The IMF had given its prescription to slap a standard rate of GST on petroleum products but Islamabad sternly opposed it. However, the Petroleum Levy on High-Speed Diesel (HSD) will be jacked up from Rs40 to Rs50 per liter. The possibility of further increasing the limit of petroleum levy cannot be ruled out at the moment but Pakistan is still resisting it.

A senior official of the Finance Ministry said that the authorities on Monday evening shared their detailed comments with IMF’s review mission through a virtual meeting on the Memorandum of Financial and Economic Policies (MEFP) and asked the Fund for adopting a staggered approach to making adjustments on all fronts in phases.

However, the IMF has conveyed in a crystal clear tone that Pakistan will have to undertake permanent taxation measures in order to fetch Rs170 billion in additional taxes in the remaining period of the current fiscal year.

Although, the government is still making its last-ditch effort to convince the IMF for allowing certain taxation measures which could be considered “one-offs” such as the imposition of flood levies in some form. But the IMF wants permanent taxation measures, so the government will have to slap massive taxation having annualised impact of Rs500 billion. “With the imposition of taxes worth Rs450 to Rs500 billion on an annual basis, the government can raise additional revenues of Rs170 billion in the remaining period of the current fiscal till June 30, 2023,” said top official sources.

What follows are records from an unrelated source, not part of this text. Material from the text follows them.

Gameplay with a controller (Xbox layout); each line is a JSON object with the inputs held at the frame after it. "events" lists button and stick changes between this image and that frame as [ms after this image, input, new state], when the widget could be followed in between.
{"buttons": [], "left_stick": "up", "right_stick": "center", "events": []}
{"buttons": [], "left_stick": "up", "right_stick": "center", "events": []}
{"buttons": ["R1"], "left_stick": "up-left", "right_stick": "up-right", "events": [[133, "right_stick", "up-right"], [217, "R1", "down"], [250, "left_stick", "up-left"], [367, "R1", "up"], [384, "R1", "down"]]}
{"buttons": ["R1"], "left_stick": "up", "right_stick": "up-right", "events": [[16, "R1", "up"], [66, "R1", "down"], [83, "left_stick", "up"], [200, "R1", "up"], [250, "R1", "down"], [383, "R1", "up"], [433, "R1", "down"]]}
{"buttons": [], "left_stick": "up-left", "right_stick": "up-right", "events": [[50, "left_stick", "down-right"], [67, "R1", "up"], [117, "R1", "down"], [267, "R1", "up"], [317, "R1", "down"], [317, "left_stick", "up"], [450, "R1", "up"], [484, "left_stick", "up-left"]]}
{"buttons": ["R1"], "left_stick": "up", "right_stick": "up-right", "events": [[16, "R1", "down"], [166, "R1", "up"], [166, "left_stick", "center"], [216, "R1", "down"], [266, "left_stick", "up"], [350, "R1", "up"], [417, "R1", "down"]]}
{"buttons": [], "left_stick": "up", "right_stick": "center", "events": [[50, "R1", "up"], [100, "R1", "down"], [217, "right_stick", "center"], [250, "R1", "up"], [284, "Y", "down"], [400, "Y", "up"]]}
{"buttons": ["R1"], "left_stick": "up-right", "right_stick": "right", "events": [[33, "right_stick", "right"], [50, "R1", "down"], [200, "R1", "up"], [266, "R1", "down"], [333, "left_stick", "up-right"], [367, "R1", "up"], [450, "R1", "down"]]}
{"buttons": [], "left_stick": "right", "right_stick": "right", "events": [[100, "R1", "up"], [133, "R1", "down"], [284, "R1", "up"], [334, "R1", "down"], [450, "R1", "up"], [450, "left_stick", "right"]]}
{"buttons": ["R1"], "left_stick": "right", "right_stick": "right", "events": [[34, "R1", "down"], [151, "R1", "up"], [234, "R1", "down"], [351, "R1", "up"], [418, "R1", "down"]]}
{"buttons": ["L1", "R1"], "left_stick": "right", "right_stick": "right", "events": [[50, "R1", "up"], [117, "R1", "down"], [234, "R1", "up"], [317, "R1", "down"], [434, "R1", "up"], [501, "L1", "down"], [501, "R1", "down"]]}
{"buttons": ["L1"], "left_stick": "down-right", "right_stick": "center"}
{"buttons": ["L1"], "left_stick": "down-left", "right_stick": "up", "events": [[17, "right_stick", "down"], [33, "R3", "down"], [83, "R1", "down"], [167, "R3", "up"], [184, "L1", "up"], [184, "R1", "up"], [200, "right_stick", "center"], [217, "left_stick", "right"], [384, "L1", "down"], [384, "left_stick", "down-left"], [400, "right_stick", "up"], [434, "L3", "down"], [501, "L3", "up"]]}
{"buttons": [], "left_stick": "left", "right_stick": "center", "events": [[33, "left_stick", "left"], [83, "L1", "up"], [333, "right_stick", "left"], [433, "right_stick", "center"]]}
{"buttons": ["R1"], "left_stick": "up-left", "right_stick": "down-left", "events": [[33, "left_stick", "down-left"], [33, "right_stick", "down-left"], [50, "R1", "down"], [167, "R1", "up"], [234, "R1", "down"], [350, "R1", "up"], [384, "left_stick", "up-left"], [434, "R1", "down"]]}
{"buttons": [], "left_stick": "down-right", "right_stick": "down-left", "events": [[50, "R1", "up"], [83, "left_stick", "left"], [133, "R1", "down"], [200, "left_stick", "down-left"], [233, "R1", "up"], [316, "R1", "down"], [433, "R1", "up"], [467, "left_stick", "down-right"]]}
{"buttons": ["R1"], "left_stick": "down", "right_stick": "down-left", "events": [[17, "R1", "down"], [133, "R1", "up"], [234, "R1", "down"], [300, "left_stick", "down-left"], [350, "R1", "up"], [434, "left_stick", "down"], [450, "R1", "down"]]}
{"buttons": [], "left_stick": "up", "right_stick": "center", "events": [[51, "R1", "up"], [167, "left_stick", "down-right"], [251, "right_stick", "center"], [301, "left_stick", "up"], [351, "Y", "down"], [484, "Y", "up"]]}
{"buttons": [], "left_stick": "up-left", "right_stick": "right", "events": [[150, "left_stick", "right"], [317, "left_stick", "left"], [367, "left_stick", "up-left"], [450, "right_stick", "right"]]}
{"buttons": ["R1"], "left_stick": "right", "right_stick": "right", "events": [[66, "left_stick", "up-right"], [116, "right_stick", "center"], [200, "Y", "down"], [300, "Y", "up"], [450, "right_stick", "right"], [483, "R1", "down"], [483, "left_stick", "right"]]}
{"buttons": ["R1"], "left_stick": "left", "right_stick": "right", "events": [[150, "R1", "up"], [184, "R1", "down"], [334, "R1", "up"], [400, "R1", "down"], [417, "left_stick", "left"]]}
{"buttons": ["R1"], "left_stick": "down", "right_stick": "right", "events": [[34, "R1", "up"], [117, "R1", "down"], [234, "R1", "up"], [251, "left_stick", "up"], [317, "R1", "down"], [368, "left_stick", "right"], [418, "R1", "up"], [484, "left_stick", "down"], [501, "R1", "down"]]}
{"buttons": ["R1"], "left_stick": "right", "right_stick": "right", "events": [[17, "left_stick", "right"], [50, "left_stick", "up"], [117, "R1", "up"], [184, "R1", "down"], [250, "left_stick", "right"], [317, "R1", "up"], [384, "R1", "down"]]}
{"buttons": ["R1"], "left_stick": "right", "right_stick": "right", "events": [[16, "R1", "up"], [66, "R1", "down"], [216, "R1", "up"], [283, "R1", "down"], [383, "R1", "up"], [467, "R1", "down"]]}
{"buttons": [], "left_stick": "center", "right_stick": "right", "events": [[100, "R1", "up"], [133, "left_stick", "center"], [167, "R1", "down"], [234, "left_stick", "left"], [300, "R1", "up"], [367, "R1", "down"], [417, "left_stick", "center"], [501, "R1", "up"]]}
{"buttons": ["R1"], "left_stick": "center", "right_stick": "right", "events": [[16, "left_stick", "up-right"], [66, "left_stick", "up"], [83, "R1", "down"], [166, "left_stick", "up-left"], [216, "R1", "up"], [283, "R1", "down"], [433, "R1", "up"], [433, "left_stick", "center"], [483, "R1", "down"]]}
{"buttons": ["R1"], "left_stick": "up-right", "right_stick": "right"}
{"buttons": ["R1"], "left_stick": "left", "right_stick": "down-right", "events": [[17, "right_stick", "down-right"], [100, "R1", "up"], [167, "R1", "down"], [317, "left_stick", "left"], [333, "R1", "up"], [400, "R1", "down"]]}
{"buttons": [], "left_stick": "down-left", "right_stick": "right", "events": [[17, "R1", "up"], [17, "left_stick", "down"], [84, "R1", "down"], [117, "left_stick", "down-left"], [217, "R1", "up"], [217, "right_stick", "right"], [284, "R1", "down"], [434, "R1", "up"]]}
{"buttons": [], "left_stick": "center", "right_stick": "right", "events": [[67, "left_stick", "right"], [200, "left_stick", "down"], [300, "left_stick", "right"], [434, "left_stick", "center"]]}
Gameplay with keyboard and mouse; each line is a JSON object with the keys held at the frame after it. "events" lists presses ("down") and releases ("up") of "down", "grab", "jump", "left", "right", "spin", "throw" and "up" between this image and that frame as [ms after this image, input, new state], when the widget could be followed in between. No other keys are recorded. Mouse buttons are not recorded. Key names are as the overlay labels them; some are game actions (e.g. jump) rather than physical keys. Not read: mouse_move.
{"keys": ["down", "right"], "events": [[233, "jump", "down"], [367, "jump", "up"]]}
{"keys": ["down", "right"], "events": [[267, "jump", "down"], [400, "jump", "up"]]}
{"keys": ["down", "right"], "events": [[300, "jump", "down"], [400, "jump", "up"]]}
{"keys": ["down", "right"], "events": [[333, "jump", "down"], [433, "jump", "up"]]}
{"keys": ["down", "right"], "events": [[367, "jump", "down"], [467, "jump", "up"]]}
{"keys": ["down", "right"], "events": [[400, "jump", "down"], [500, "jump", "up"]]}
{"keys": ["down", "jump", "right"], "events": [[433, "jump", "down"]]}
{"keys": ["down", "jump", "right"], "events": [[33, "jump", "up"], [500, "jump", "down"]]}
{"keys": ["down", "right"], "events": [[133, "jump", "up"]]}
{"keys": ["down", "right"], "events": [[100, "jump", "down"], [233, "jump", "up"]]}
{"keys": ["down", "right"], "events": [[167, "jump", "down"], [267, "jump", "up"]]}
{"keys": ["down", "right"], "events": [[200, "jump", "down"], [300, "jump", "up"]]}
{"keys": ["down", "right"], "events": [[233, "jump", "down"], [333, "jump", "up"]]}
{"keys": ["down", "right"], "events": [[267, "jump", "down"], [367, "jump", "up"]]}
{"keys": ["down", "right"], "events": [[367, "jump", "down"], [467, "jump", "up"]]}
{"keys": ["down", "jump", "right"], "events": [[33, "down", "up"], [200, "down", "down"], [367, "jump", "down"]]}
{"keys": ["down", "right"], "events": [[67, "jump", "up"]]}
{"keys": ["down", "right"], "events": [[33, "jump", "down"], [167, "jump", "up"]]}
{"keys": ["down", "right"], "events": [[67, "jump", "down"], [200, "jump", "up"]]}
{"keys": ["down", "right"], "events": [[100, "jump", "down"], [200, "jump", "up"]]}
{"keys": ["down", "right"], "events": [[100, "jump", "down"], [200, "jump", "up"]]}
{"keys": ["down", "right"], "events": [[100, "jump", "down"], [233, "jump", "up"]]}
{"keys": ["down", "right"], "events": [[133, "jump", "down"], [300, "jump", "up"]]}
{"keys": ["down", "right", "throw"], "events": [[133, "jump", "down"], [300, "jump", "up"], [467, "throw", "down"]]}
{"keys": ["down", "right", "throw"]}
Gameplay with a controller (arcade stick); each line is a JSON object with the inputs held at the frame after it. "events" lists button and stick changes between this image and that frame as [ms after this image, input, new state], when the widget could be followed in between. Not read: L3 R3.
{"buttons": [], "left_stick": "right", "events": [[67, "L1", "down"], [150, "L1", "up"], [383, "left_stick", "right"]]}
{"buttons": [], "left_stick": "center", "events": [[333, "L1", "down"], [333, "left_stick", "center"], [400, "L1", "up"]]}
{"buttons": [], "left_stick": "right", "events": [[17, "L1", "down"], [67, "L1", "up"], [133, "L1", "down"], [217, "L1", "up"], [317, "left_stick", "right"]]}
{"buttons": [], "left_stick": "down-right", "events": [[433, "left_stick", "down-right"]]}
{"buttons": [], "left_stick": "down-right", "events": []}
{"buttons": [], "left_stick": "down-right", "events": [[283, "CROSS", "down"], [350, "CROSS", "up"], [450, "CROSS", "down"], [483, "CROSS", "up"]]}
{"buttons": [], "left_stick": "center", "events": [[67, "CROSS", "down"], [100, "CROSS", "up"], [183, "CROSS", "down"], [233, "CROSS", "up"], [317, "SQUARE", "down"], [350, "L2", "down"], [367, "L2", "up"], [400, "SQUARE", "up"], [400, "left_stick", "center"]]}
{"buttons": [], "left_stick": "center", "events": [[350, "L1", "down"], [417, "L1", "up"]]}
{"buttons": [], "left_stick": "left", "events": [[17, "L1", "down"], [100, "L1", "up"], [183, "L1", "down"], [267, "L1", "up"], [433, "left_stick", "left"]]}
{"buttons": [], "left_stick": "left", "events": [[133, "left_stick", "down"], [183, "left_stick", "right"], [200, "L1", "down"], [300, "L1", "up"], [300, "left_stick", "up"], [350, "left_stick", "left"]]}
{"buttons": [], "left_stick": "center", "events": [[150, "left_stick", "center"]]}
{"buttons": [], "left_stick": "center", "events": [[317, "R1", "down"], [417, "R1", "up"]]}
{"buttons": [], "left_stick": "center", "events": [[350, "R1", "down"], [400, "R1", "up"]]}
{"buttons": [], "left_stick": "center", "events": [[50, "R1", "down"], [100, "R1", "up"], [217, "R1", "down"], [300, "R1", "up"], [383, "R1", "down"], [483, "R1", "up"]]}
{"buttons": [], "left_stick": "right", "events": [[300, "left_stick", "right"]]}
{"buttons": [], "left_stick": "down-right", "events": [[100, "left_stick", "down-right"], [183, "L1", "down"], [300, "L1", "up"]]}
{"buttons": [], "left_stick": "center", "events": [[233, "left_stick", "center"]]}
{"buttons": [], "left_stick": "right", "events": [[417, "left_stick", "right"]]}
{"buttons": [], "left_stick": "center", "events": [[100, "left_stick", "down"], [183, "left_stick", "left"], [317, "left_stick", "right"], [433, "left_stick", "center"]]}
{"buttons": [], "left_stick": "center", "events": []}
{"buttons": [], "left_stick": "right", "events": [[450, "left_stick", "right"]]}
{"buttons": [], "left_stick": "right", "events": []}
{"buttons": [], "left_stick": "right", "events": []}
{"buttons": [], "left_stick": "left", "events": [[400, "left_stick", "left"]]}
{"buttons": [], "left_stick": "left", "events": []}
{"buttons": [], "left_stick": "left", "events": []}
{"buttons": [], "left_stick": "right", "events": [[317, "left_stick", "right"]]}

It is expected that Pakistan and the IMF would strike a staff-level agreement by end of the current week. When asked about the possibility of the promulgation of an ordinance to unveil the mini-budget, an official said that the decision would be taken within the week about introducing a bill or promulgating an ordinance to this effect.

However, another official said that the government did not have the luxury to wait for the next 15 days because every day counts to collect the desired tax revenues of Rs170 billion through permanent measures. The possible strategy could be unveiling a mini-budget through the presidential ordinance and then it would be laid down before Parliament within the stipulated timeframe under the constitutional obligations.

The IMF has been informed that the government was pursuing bilateral and multilateral creditors to secure the desired dollar inflows and when it would get stamped approval and backing of the IMF in the aftermath of the revival of the Fund programme, Islamabad will be able to raise the desired inflows of $12 to $13 billion. If all dollar inflows are materialised, the ongoing financial year will be ended without the danger of looming default on an immediate basis.